**What is required**: Can you reproduce the stretch of the article on the OROP ruling from "1. SC backs" through "the armed forces.", word for word?

**Selected extract**:
☆ ☆ ☆
1. SC backs Centre’s OROP scheme
Court directs the Union govt. to conduct ‘re-fixation exercise’ from July 1, 2019
The Supreme Court on Wednesday upheld the Centre’s one rank, one pension (OROP) scheme for the armed forces.
A Bench led by Justice D.Y. Chandrachud held, “We find no constitutional infirmity in the OROP principle as defined in the government’s communication of November 7, 2015, on the implementation of the pension scheme.”
The OROP scheme stipulated that benefits would be effective for pensioners from the cut-off date of July 1, 2014. Pensions of past pensioners would be refixed on the basis of pensions of retirees in the calendar year 2013. The Centre, represented by Additional Solicitor-General N. Venkatraman, had promised that pensions of “all pensioners would be protected.” Finally, the scheme mandated the re-fixation of pension every five years.
The judgment dealt with a petition filed by the Indian Ex-Servicemen Movement, represented by senior advocate Huzefa Ahmadi and advocate Balaji Srinivasan, complaining that pensioners of the same rank, who were a “homogeneous class”, were arbitrarily being given varying pensions under the OROP scheme.
☆ ☆ ☆
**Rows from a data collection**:

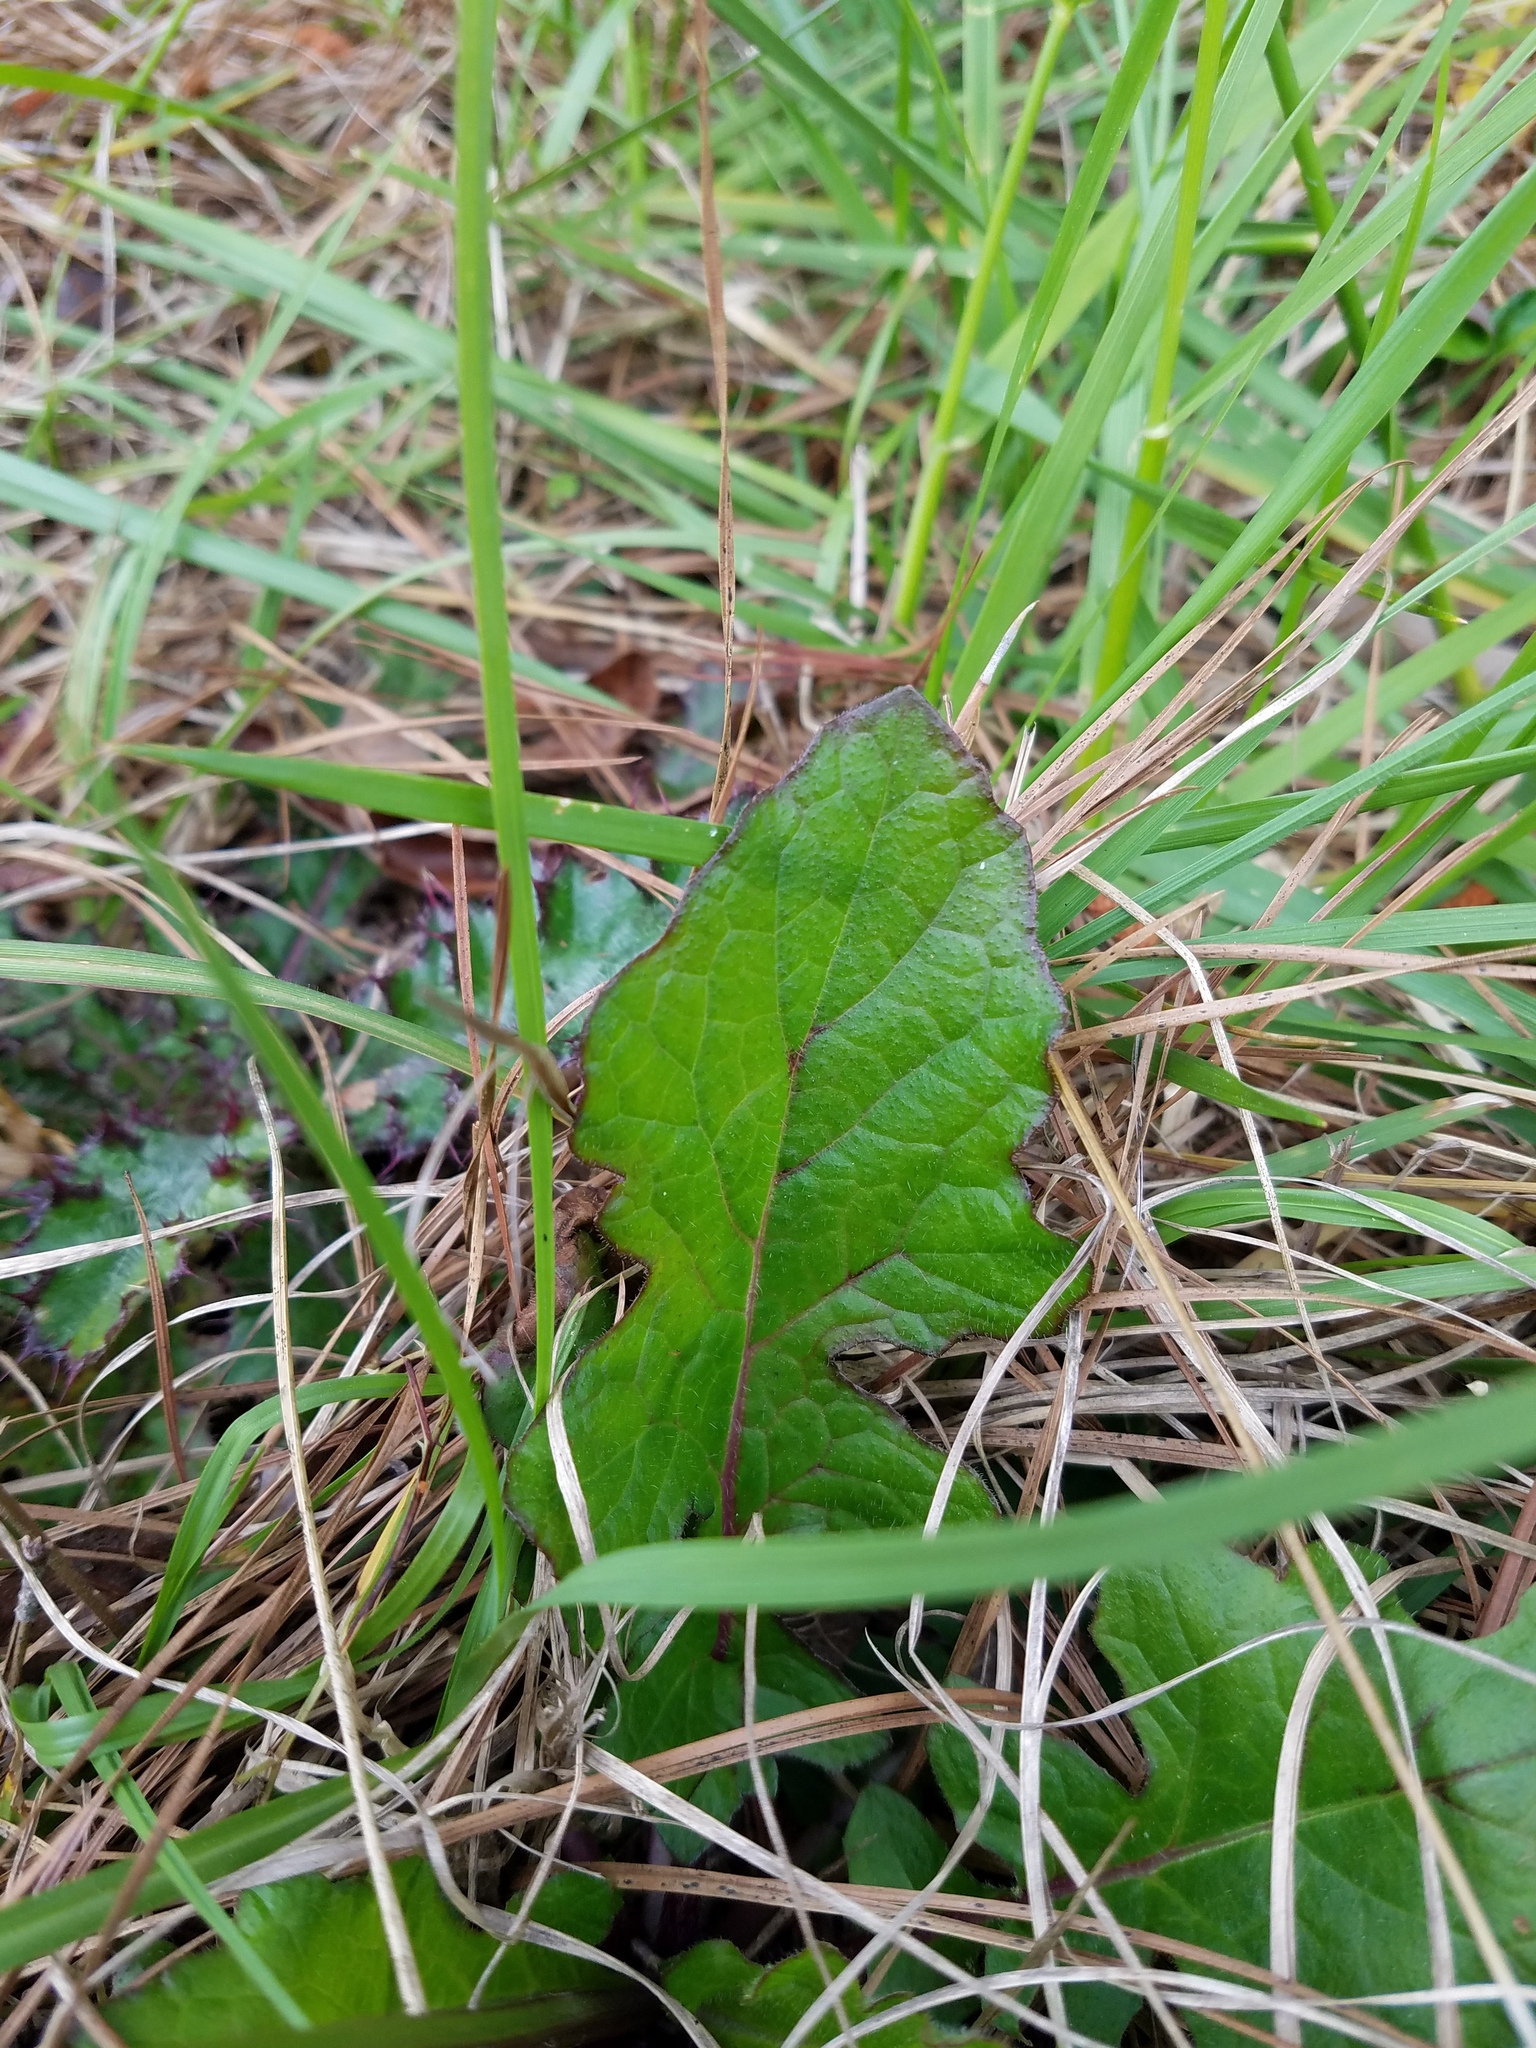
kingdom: Plantae
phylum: Tracheophyta
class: Magnoliopsida
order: Lamiales
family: Lamiaceae
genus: Salvia
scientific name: Salvia lyrata
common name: Cancerweed
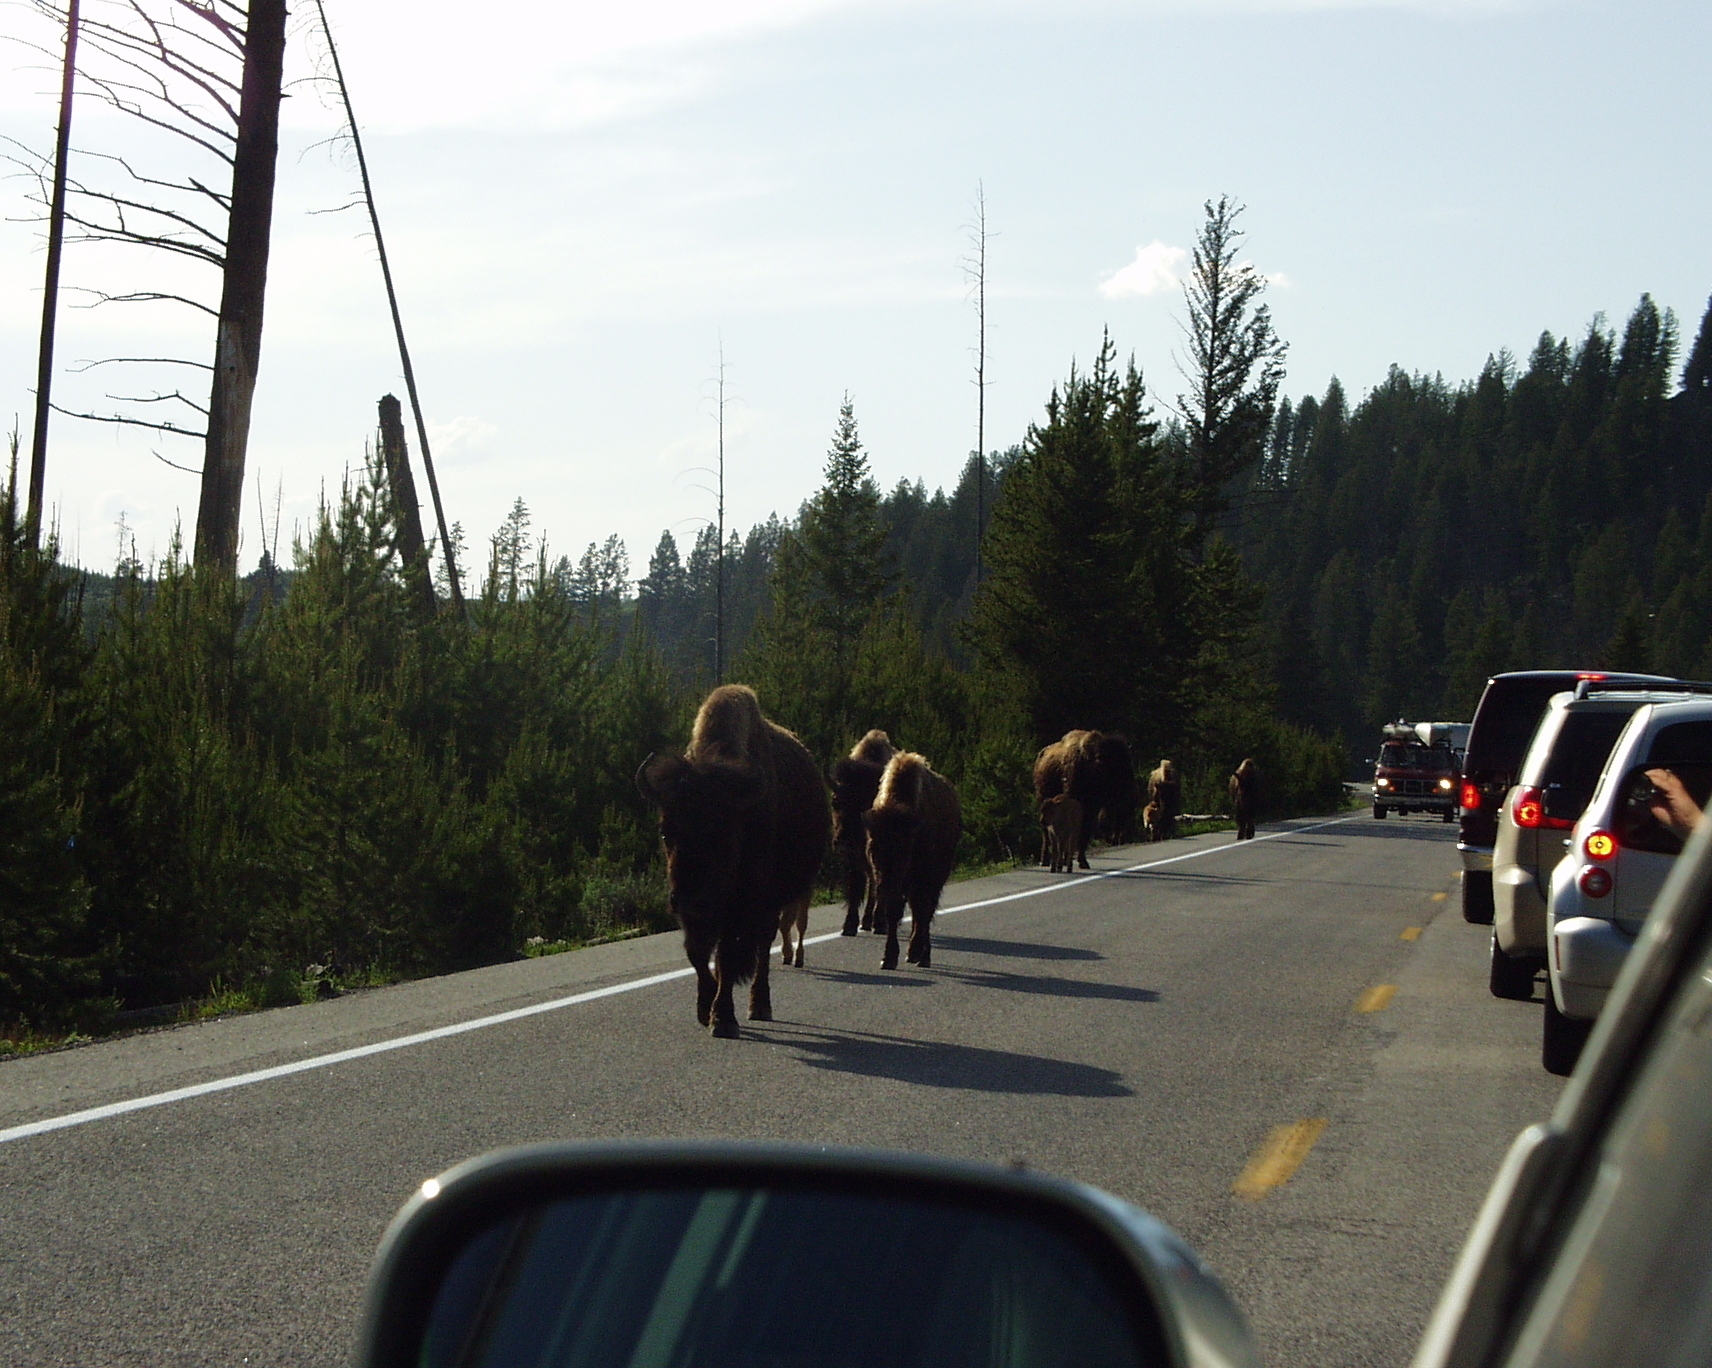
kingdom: Animalia
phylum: Chordata
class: Mammalia
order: Artiodactyla
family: Bovidae
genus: Bison
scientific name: Bison bison
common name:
☆ ☆ ☆
**Solution to this task**:
1. SC backs Centre’s OROP scheme
Court directs the Union govt. to conduct ‘re-fixation exercise’ from July 1, 2019
The Supreme Court on Wednesday upheld the Centre’s one rank, one pension (OROP) scheme for the armed forces.